We run around the large yard, throwing leaves at each other and gently tackling each other, showing each other affection every possible moment. As we laid on top of the leaves, we held each other close. Our hands gently, and subtlety, touched each other. We both took advantage of the other's vulnerability and explored each other. All the while, the ever seeing wind surrounded us and threw leaves at us, as if it was trying to cover us. We did not care, we did not mind.
Her eyes were a slight hazel color, very pretty. Her light brown hair was shoulder length, very cute. She wore very relaxed clothing, very attractive. When she was happy, she was radiant with a strangle glow. When she smiled, she had a dimple on her cheek. When she was angry, the dimple looked even cuter.

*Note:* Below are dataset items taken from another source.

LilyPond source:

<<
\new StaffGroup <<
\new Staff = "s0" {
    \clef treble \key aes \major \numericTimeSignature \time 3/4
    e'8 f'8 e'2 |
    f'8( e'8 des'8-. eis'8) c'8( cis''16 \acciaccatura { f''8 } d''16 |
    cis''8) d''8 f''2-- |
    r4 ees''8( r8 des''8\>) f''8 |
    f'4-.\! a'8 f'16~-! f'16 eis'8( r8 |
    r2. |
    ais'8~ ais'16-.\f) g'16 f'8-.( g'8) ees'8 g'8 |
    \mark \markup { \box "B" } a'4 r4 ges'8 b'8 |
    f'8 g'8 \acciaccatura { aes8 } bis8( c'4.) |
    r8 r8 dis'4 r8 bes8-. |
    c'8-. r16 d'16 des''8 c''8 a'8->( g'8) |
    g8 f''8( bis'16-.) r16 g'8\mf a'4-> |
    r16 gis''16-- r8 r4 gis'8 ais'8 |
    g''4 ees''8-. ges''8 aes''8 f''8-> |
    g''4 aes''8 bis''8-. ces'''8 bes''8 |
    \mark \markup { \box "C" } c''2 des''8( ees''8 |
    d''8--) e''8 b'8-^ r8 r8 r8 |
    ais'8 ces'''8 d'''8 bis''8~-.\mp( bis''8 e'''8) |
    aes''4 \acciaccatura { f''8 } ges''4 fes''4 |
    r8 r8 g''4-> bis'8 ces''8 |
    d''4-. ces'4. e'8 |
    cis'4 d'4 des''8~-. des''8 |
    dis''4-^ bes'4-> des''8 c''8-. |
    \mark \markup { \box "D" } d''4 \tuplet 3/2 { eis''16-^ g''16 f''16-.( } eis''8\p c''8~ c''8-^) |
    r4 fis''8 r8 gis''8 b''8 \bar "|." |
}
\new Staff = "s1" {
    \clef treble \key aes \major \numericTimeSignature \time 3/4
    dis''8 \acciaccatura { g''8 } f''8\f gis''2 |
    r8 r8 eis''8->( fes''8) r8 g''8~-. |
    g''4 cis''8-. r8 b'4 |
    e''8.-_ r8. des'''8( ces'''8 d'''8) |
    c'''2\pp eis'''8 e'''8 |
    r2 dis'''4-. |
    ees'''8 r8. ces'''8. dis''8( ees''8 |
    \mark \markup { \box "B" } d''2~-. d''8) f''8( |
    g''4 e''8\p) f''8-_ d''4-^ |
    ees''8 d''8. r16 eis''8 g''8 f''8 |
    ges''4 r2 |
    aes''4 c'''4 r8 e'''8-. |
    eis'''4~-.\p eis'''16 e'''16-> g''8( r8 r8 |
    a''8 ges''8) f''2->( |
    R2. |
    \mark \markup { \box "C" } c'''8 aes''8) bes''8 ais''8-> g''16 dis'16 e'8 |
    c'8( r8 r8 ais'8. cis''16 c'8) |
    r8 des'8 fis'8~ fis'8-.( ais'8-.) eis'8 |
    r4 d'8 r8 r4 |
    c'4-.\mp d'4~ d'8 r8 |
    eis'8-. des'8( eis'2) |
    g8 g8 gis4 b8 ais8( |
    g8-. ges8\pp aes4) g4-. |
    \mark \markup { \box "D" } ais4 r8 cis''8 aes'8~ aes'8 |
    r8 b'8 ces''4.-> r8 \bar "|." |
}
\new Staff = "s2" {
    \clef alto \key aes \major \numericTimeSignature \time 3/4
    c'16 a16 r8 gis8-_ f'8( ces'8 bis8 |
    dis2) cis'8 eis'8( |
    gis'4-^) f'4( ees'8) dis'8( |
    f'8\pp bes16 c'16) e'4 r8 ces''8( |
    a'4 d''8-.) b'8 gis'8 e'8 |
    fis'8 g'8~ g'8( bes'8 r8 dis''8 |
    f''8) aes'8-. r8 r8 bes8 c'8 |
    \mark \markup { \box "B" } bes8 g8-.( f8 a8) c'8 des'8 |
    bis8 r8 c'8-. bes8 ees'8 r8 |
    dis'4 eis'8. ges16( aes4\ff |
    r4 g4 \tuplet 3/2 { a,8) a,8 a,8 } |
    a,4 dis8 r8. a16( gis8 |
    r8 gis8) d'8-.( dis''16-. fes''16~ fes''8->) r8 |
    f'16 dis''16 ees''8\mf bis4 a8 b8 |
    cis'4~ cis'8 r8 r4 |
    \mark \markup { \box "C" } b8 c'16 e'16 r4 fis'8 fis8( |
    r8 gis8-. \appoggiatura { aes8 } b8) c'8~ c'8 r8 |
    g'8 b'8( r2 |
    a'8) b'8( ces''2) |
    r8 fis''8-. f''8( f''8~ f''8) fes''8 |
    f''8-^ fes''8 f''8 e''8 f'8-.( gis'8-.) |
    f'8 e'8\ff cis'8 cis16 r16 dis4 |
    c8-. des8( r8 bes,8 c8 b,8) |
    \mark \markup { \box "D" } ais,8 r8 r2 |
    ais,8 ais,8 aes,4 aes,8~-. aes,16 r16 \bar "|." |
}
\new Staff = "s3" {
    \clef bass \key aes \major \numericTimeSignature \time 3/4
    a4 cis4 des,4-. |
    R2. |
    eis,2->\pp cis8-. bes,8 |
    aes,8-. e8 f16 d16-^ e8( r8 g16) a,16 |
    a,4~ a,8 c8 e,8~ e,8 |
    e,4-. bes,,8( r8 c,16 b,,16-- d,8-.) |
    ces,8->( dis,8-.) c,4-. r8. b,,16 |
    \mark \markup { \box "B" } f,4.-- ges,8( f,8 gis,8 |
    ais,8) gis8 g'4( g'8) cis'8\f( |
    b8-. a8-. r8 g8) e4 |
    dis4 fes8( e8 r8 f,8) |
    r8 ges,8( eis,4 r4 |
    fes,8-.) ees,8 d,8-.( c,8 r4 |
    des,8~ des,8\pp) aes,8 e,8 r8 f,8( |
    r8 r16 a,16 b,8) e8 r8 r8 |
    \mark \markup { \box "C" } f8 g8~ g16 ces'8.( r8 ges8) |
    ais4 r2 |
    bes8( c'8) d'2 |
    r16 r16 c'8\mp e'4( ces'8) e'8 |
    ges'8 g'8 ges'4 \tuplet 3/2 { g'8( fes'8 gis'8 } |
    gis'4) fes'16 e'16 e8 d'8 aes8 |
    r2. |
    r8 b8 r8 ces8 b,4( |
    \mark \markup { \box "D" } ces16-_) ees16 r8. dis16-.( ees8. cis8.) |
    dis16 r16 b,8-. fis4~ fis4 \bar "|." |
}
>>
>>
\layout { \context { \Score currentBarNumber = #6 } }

Like the whispering wind in the top of the trees, I see you sway as you come for me. So subtle, so slight, so delicate, so fragile. I want to hold you close. Let me come to you. I see our dreams slip away, like the whispering wind.

* * *
Feeling So Real
I can feel my life in my hands, I can feel my soul in my spirit, I can sense the life within. "I'm feeling so real." Life is continuing down its path, there is no chance to turn back or alter the course. Accepting life as it comes is the only solution to any problem, life simply "is." The constant motion of life does not slow down for anyone, and worrying about such things as wasted time or a lost chance will only shorten life.
I was debating what to do, move out of LA and comeback to Sacramento, or stay? There were so many options, but which was I to choose? I had family in LA, but I didn't particularly get along with them. I enjoyed my family in Sacramento. LA was more comfortable. Sacramento was more work. LA made me sad. Sacramento made me happy.
"My mind was saying, 'Go! Go! Go!' so I went."